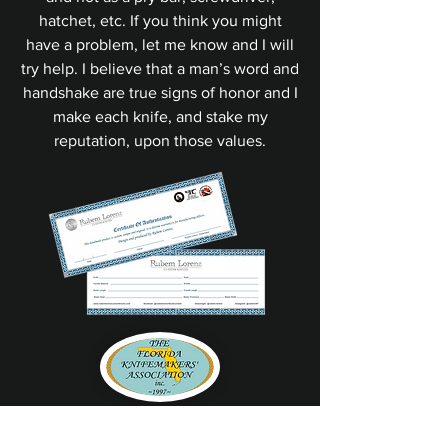
hatchet, etc. If you think you might
have a problem, let me know and I will
try help. I believe that a man’s word and
handshake are true signs of honor and I
make each knife, and stake my
reputation, upon those values.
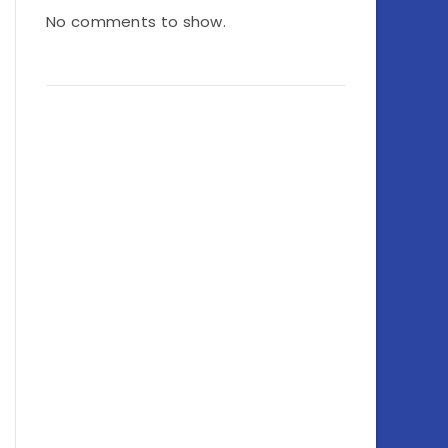
No comments to show.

● 任务说明
将上方全部记录中读出的文字逐字照录一遍，不作任何改动；答案中不要包含图片。

● 答案部分
hatchet, etc. If you think you might
have a problem, let me know and I will
try help. I believe that a man’s word and
handshake are true signs of honor and I
make each knife, and stake my
reputation, upon those values.
No comments to show.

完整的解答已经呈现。